A discussão sobre o futuro da IA empresarial tem evoluído rapidamente. Há algumas semanas, argumentei que o fracasso inicial da IA em empresas não estava relacionado à falta de entusiasmo, adoção ou até mesmo à capacidade dos modelos. O problema era arquitetural: os grandes modelos de linguagem (LLMs) não foram projetados para gerenciar uma empresa.

Empresas operam com base em memória, contexto, feedback e restrições. Já os LLMs, em sua essência, são sistemas projetados para prever texto. Em um segundo artigo, defendi que a solução não estava em "melhores prompts", mas em uma mudança mais profunda: de ferramentas para sistemas, de respostas para resultados, de copilotos para sistemas de ação e de prompts para restrições. A IA empresarial não pode ser baseada em sessões isoladas; ela precisa lembrar.

O terceiro passo: a IA que realmente funciona não parece com IA

Agora, é necessário um terceiro passo. Algo importante está começando a acontecer: os sistemas que estão começando a funcionar na IA empresarial não se parecem com chatbots aprimorados, copilotos ou cadeias de prompts. Eles são outra coisa completamente diferente. E, se observarmos de perto, as evidências já estão aí.

A transição de ferramentas para sistemas não é mais teórica. Nos últimos dois anos, a indústria de IA focou principalmente na camada visível: modelos maiores, interfaces mais refinadas, copilotos mais polidos e, agora, agentes mais ambiciosos. No entanto, os sinais mais claros de valor não vêm apenas dessa camada superficial.

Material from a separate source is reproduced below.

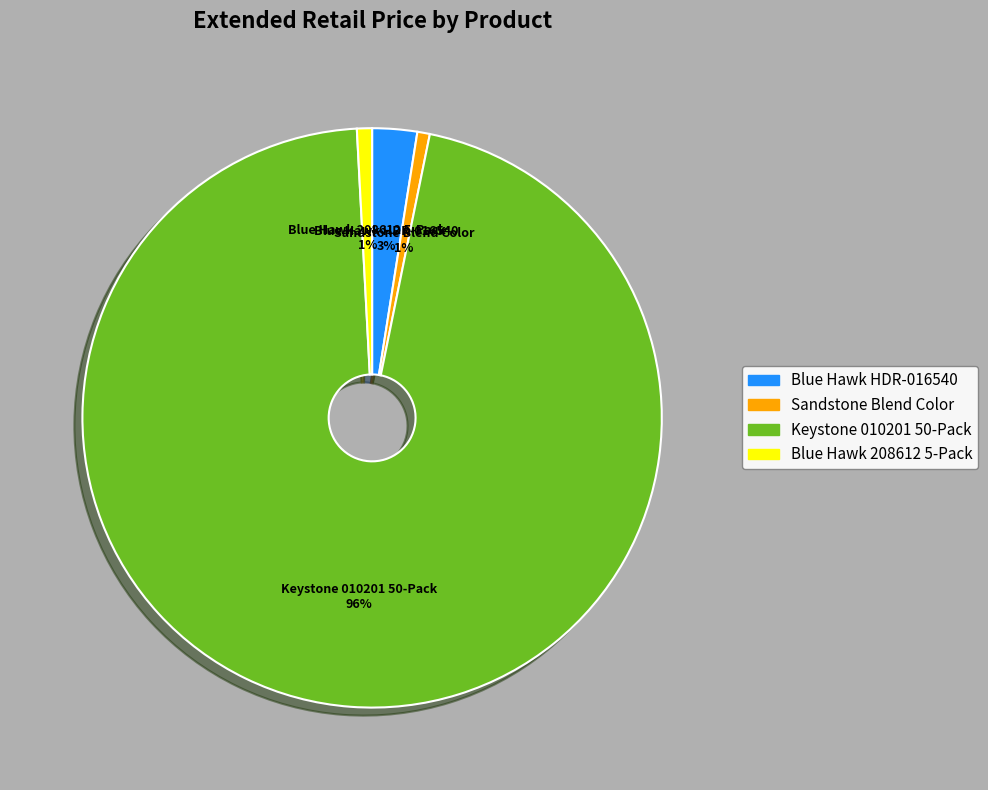

To the nearest percent, what portion does Blue Hawk HDR-016540 represent?

3%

Eles surgem de organizações que estão redesenhando fluxos de trabalho, incorporando IA em processos e tratando a inteligência não como uma ferramenta, mas como infraestrutura.

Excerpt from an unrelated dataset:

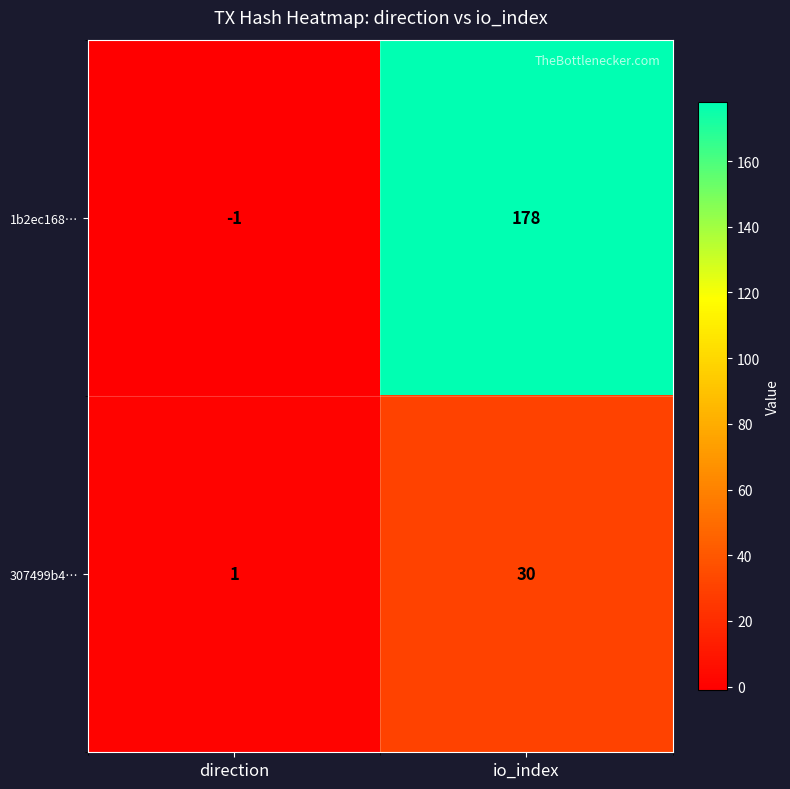

List the labels in order of 307499b4… value, largest first.

io_index, direction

Uma pesquisa global recente da McKinsey deixa isso claro: o uso de IA é amplo, mas a maioria das empresas ainda não a integrou profundamente o suficiente em seus fluxos de trabalho e processos para gerar benefícios significativos. Além disso, a pesquisa aponta que o redesenho de fluxos de trabalho é um dos principais contribuintes para impactos empresariais relevantes. Isso confirma o argumento central dos meus dois primeiros artigos: o problema nunca foi apenas se os modelos conseguiam responder bem. O problema era onde estávamos tentando aplicá-los.

As organizações que estão avançando não estão simplesmente "usando mais IA". Elas estão redesenhando a empresa em torno dela.

Sistemas que funcionam não começam com prompts

É aqui que a verdadeira mudança começa. Os sistemas de IA empresarial mais interessantes que estão surgindo hoje não começam com um prompt no sentido tradicional. Eles começam com contexto: contexto persistente, estruturado e governado.

A própria equipe de engenharia da Anthropic agora descreve a engenharia de contexto como a evolução natural além da engenharia de prompts. O desafio real não é mais como formular instruções, mas como gerenciar todo o estado de contexto ao redor do modelo: instruções do sistema, ferramentas, dados externos, histórico de mensagens e ambiente.

Isso representa uma mudança profunda. Significa que o foco está se deslocando de "o que devo perguntar ao modelo?" para "que ambiente, estado e restrições o sistema já deve conhecer antes que qualquer pergunta seja feita?".

A Anthropic reforça esse ponto em suas orientações para agentes de longa duração, onde enfatiza a gestão do ambiente e a necessidade de preparar agentes futuros com o contexto necessário para trabalharem de forma eficaz em múltiplas janelas e horizontes temporais mais longos. Isso está cada vez mais próximo do que defendi nos meus dois artigos anteriores: a IA empresarial bem-sucedida não se trata de respostas rápidas, mas de sistemas integrados que aprendem, lembram e agem dentro de limites claros.